Insecticide puts you in the exoskeleton of Detective Chrys Liszt, and partner Roachy Caruthers, as they scramble to solve a murder case. Piecing together the crime involves chasing down suspects and persons of interest as well as a bit of investigative work. The game switches between platform-action sequences and adventure levels where you collect objects and solve puzzles.

At the beginning of the game you're immediately thrust into the action after running after a spitter bug that's wanted for questioning. A gorgeously rendered cutscene sets up the scene and then you're off to chase him down. Movement is handled via the directional pad, which also serves to adjust the camera. You can jump by tapping the B button. When you have a weapon equipped, hitting R fires it. Later in the game you switch among multiple weapons using the touch screen inventory, although we only had access to a simple pollen gun.

As we discovered during our first hands-on session, the D-pad serving two functions is an issue because it makes getting around slow. Chrys runs with sufficient speed, yet she can only move backwards or forwards. Pressing left or right pans the camera accordingly; therefore, moving to the left means sliding the camera left first and then moving forward. Holding the L button allows you to strafe when firing at enemies, which makes things slightly easier but not perfect. It's far from ideal and runs the risk of cramping the action.

Switching gears from action to adventure and things definitely improve though. The game's second level takes your recently arrested perpetrator down to the local precinct for interrogation.

A wanted criminal known as the Soda Bomber has been evading the law and the cretin has information on the case. Completing the case file on the Soda Bomber is the only way the chief will let you go home for the night, so the sooner you rough up the goon up for tips the sooner you go home.

Interviewing the suspect is a two-step process in which you need to first grab a tap recorder from Chrys' desk. As you walk around the office, a magnifying lens icon pops up next to objects that you can interact with. Tapping the icon or hitting the B button shifts the perspective of the bottom screen. A detailed view of the area gives you the opportunity to select items and put them into your inventory. Not every object can be interacted with, although it's fairly easy to decipher which objects are essential.

Extracting the information you need from is a cinch with the tape recorder now in your possession. Similar to how the magnifying lens icon appears next to interactive objects, characters that you can speak to feature a talking bubble icon.
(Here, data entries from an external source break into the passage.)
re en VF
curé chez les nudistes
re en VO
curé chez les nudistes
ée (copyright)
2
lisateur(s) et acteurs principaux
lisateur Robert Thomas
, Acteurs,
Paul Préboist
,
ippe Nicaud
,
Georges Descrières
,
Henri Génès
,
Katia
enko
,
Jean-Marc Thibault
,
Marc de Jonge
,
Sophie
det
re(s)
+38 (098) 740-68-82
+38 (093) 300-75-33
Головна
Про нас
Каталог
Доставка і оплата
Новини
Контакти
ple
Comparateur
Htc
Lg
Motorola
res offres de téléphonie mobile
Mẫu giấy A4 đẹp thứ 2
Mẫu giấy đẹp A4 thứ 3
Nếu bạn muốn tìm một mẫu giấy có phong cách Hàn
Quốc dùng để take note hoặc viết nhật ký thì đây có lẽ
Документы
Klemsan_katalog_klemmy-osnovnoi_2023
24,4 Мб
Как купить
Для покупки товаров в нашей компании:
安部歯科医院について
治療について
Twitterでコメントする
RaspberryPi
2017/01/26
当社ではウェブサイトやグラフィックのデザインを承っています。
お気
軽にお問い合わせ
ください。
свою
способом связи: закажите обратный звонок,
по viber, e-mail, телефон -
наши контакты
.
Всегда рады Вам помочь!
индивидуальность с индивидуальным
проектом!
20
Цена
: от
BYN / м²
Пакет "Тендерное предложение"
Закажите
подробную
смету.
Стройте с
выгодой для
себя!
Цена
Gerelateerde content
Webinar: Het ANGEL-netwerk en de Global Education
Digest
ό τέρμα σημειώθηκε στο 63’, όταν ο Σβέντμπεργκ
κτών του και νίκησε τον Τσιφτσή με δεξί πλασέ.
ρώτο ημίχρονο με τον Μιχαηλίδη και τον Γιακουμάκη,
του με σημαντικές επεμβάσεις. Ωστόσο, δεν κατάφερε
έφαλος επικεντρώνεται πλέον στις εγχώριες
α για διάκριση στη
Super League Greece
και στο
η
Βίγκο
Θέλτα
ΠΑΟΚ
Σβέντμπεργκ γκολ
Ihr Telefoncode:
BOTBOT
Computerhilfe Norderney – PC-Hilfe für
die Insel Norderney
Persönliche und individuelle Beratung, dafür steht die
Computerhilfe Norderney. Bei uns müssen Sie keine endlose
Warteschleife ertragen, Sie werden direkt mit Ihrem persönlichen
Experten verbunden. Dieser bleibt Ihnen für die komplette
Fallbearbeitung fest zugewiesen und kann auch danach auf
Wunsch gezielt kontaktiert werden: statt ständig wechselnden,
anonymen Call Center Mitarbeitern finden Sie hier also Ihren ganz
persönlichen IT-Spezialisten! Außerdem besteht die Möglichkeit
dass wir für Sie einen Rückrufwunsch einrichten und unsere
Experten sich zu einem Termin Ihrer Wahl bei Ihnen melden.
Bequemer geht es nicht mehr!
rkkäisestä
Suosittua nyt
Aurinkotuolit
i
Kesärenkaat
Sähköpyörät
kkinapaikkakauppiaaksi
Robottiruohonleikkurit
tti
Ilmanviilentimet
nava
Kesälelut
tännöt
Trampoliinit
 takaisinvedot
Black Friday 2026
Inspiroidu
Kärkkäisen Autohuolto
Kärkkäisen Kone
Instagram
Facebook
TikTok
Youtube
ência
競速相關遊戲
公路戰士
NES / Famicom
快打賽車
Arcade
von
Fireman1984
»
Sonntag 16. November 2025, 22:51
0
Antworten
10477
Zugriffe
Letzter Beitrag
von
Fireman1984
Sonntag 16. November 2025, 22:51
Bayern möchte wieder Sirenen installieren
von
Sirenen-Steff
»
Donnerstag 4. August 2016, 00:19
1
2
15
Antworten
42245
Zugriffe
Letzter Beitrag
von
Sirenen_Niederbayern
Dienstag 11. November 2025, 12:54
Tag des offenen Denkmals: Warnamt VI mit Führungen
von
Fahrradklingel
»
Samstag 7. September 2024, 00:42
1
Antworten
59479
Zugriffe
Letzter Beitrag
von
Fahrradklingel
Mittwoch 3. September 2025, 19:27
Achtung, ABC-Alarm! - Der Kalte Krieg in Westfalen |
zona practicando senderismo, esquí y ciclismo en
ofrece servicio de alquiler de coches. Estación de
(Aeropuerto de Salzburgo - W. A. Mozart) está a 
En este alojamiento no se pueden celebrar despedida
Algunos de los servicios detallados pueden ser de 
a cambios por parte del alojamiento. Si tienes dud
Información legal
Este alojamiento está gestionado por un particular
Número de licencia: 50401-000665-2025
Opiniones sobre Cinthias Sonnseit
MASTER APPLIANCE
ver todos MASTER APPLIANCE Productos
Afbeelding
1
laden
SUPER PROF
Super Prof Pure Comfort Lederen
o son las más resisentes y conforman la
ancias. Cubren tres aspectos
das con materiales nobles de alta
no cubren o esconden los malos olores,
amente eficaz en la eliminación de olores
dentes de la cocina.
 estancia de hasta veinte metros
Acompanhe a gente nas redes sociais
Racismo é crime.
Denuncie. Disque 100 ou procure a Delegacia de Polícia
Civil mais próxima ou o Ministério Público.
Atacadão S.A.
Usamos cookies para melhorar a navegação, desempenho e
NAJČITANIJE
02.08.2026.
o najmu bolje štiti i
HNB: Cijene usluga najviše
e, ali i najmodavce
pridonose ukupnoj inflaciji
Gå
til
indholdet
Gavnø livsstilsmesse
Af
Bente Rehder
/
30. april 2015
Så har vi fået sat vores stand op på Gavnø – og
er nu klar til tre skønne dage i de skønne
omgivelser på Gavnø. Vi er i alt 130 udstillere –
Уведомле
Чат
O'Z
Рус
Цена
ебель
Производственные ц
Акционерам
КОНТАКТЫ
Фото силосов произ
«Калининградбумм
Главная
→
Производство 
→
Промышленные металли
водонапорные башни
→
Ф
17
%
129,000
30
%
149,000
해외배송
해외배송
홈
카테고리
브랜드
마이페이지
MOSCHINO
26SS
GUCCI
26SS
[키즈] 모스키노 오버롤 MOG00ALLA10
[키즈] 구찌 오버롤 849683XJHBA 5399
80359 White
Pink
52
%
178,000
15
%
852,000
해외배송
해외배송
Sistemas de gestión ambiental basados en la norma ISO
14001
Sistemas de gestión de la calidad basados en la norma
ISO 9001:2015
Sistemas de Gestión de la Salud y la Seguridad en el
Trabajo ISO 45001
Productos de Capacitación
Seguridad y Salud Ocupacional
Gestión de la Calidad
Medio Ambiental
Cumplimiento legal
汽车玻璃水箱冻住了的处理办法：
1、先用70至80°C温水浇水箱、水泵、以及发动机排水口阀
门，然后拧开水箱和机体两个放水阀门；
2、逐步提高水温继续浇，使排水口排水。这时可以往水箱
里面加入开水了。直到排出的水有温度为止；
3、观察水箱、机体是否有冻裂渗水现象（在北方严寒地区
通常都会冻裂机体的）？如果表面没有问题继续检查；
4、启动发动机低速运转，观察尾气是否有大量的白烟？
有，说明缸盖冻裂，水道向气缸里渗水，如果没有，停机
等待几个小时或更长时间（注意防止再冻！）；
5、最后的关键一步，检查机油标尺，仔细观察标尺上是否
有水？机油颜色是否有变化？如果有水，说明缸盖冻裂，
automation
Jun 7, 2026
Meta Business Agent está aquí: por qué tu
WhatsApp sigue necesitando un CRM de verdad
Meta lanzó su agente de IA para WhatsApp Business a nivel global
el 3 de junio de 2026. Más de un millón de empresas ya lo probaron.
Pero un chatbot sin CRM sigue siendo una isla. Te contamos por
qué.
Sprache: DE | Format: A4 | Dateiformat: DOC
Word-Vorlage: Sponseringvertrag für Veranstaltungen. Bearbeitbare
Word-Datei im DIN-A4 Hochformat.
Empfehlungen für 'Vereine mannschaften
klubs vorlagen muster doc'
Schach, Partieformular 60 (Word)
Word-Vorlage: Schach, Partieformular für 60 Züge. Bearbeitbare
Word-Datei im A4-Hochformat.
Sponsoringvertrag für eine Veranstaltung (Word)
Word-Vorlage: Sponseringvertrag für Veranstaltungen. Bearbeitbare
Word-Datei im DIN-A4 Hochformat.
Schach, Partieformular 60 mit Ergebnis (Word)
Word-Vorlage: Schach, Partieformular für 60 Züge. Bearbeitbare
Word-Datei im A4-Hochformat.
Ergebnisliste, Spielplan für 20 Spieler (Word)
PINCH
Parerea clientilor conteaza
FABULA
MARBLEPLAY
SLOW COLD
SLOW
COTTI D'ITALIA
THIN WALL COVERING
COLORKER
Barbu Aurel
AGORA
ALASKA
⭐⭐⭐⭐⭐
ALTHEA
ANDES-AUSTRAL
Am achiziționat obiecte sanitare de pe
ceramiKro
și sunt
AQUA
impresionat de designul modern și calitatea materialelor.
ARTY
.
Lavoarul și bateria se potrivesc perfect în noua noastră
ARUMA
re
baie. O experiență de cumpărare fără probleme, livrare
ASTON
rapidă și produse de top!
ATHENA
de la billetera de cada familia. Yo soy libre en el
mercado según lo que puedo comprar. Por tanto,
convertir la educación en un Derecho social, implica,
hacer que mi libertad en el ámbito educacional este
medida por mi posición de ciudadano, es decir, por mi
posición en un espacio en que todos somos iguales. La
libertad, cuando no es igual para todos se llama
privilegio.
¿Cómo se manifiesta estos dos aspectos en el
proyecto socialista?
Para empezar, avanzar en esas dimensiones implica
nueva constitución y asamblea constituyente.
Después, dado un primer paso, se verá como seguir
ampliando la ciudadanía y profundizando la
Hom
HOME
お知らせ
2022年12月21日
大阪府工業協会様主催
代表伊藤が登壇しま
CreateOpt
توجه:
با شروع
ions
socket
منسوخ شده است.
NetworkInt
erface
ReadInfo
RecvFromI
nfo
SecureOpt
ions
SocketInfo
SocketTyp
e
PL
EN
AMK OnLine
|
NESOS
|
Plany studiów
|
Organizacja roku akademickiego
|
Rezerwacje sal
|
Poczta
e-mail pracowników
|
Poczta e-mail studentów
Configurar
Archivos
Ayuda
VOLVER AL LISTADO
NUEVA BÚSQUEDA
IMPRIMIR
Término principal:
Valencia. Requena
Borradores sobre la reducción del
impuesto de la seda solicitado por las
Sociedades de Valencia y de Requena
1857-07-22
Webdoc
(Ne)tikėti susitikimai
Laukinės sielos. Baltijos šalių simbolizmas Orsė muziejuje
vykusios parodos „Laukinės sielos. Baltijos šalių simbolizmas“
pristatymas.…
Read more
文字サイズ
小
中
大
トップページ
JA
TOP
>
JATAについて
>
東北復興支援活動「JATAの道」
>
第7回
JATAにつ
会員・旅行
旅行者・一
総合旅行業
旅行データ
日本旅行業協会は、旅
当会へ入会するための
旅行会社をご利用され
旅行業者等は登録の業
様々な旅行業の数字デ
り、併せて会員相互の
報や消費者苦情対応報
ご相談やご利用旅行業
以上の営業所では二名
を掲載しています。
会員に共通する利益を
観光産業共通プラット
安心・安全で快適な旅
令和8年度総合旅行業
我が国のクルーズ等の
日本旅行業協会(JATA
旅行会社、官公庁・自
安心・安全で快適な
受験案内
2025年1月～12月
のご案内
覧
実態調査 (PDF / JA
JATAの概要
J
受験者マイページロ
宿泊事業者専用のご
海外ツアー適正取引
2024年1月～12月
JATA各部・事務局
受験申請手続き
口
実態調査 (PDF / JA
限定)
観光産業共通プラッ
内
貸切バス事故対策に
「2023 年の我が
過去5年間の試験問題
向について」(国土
Triggering the icon brings up dialogue on the touch screen, as well as in your inventory. Tap the recorder and the interrogation begins. Once finished, a report of your questioning goes into the Soda Bomber case file. Other pieces of evidence are needed to complete the file, collected by talking up fellow detectives in the precinct.

Mixing action and adventure elements gives Insecticide a unique tinge that's only furthered by its visuals. Levels are rendered in full three-dimensions and with surprising detail. Even better is its quirky style that has a dash grit thrown in with its sarcasm. Old fashioned detective stories are hard to come by these days, so when it hit shops next month we'll make sure we do a little investigating ourselves on how Insecticide turns out.